The Puffin Picture Book series edited by Noel Carrington provide a satisfying challenge to book collectors of limited means. There are only 120 titles to find, but over 260 variant printings . The variations range from slight to complete rewrites and sellers need to provide sufficient information for buyers to be able to recognise them.
Identifying the various printings is often difficult. Year of publication was not consistently included until 1954, although they did appear as early as 1945 and most had them by 1950. Where there is no year, the best way to separate printings is by the list of other Puffin Picture Books (and Baby Puffins – see below) which are usually included either on the inside front of rear covers.
Less often identification can be by the original price printed either on the cover or, more usually in the early years, below the list of other titles. This is sometimes obscured by stickers showing new pricing of existing stock. Occasionally the text attributing the printer, authorship and Penguin Books address is required. My Guide "Puffin Picture Books - list of printings " shows all known printings and how they can be differentiated.
When offering a book for sale it is most important that, if no year in printed in the book, the range of titles and the price is given. A few titles were issued in boards and this must be noted. Condition varies widely and needs to be carefully described. Earlier titles were printed on wartime paper which has not worn well; staple rusting is a common problem, and the ravages of childhood (rubs, folds, tears, scribbles etc) are hard to avoid.

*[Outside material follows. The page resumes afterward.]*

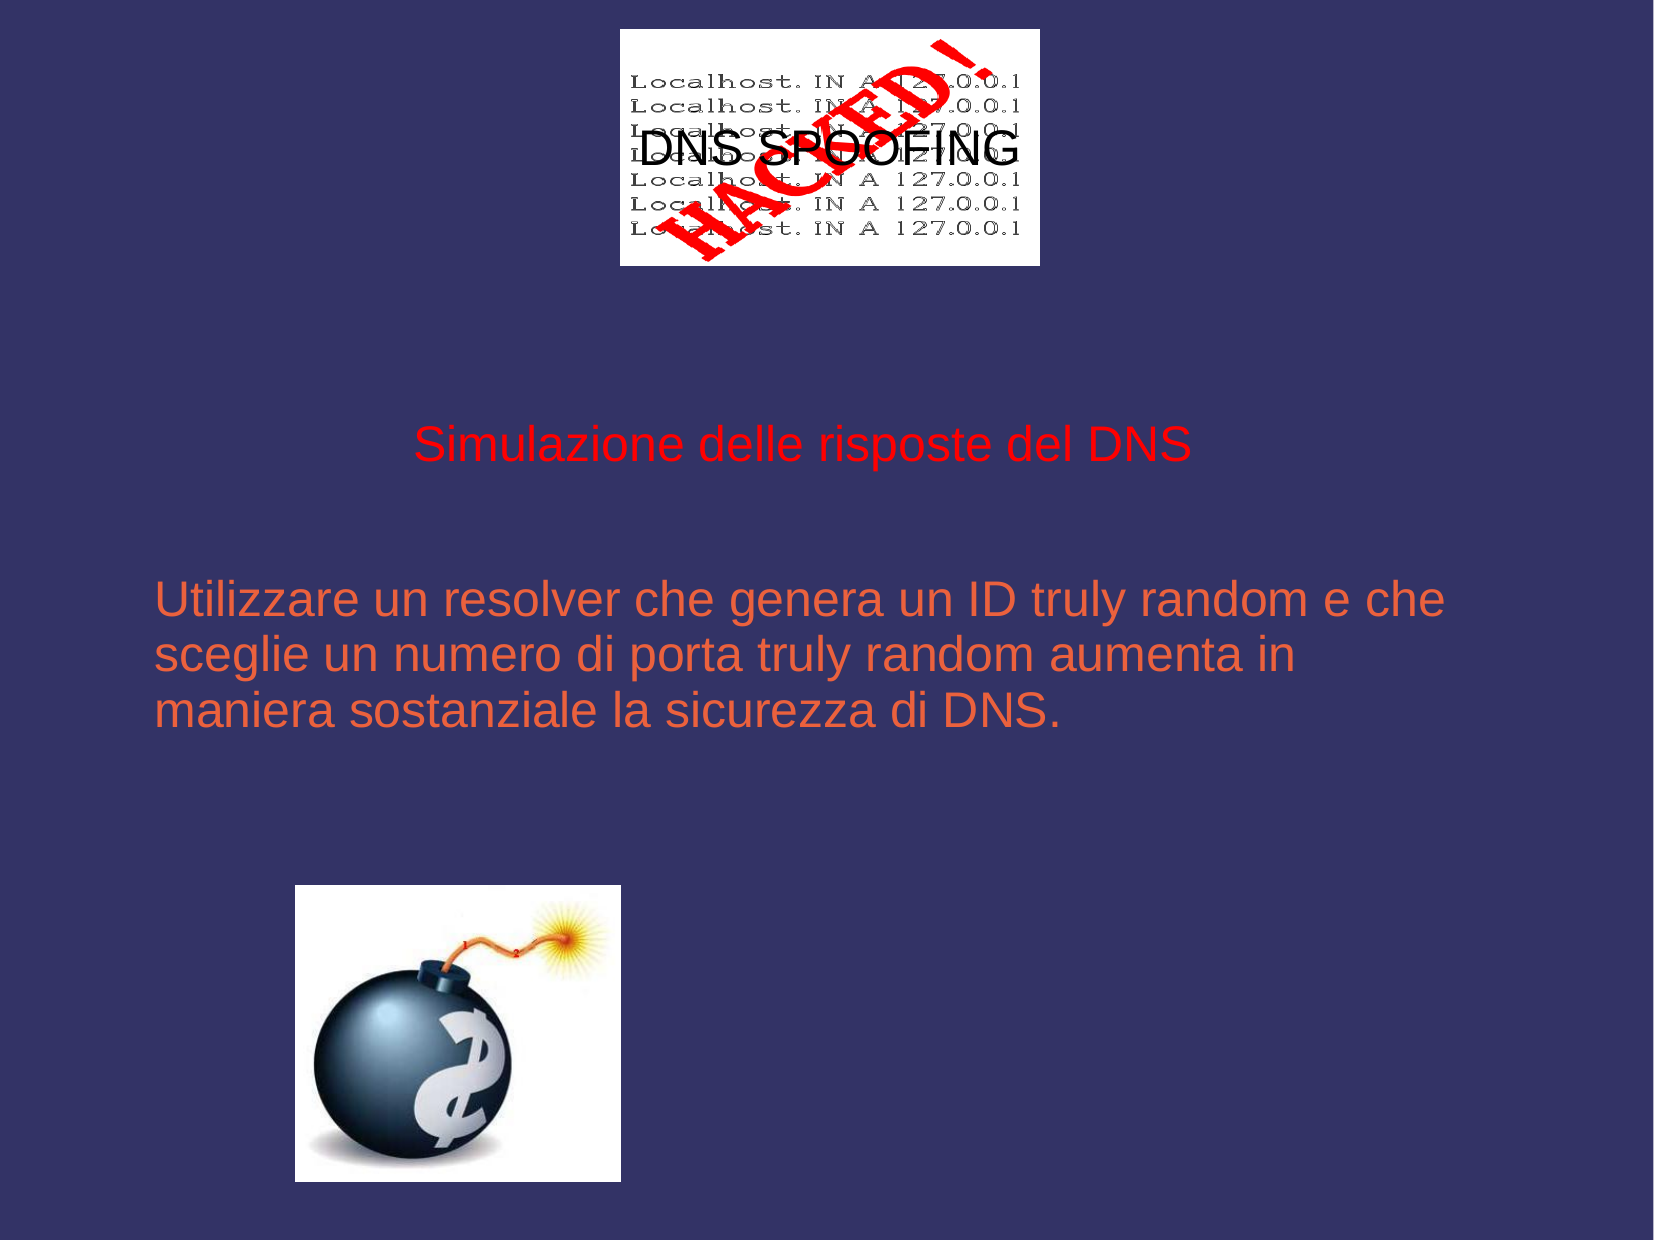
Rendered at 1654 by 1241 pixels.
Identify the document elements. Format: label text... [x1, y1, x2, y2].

A number of Puffin Picture books were published in other languages – most notably the 14 titles in French translation published in the series Collection du Vieux Chamois by Nathan; a quintet in Portuguese during the war; and a number of translations of The Story of China. The main series is supplemented by three associated series - Baby Puffins [9 titles], Puffin Cut Out Books [6 titles in 10 volumes] and Porpoise Books [4 titles in boards with wrappers]. There are also two parallel series - Harlequin Books which reprinted a number of the PPB titles from the same plates, and Bantam Picture Books, published by Transatlantic Arts under Carrington’s editorship and with many of the same authors and illustrators. For those wanting to extend even further, there are also the precursor Soviet children’s books which inspired Carrington along with the Père Castor books from France (and in English translation).
Puffin Picture Book titles range in cost from pocket money to well over one hundred pounds. Some had print runs in the tens of thousands, while others are extremely rare (the cut out books are amongst the rarest for obvious reasons). In forty years of collecting there are still four titles I am seeking, two of which I have never found offered for sale.
The series was first mooted in discussion with Allen Lane in 1938, just three years after the first Penguin, and the first titles preceded Puffin Story Books (edited by Eleanor Graham) by a year.
Puffin Picture Books were published between December 1940 and March 1965, with reprints extending the series until 1983. PP116 was never officially issued but a reconstruction was published privately in 1997.
Titles were primarily non-fiction, 32 pages in extent, and sized around 180x225mm in landscape format. The covers do not normally use different paper stock. The main series included seven cut-out books (mostly in the latter years) and some fiction (which was fairly quickly abandoned, the last appearing in November 1944.).
The series was edited by Noel Carrington (1894-1989) who had links with the Bloomsbury Movement and entrée to a wide range of artists and authors of note. In addition to household names and some of the great experts in their field, Carrington also recruited unknowns such as Richard Chopping and John Mortimer, as well as a number of émigrés from pre-war and Nazi Europe.
What makes the books particularly interesting is their means of production. While all the typical processes of the time were employed (letterpress, photogravure and photolithography), the majority were printed using autolithography. This involves the artist drawing directly onto the printing plate, so each of these works can be considered an “original” artist’s print.
There was a short lived attempt to revive the series as New Puffin Picture Books in the mid-1970s. These non-fiction originals follow the original numbering, but bear little relationship to the parent series. The “Picture Puffin” series (primarily reprints of picture books first issued in hardcover) are completely different, although they are often referred to as “Puffin Picture Books”.
The standard work is: Puffin Picture Books and Others: A Checklist of Baby Puffin Books; Collection du Chamois; Harlequin Books; Porpoise Books; Puffin Cut-Out Books; Puffin Picture Books; Livros Illustrados Puffin; and A Note On Benjamin Pollock Ltd. Based on research by Chris Barling, Bob Date, Steve Hare, G.K. Jones, Ward Saylor and Richard Williams. Third Edition, September 1996
There is almost no useful information about individual titles on the web at the time of writing, although some sites provide cover and other images.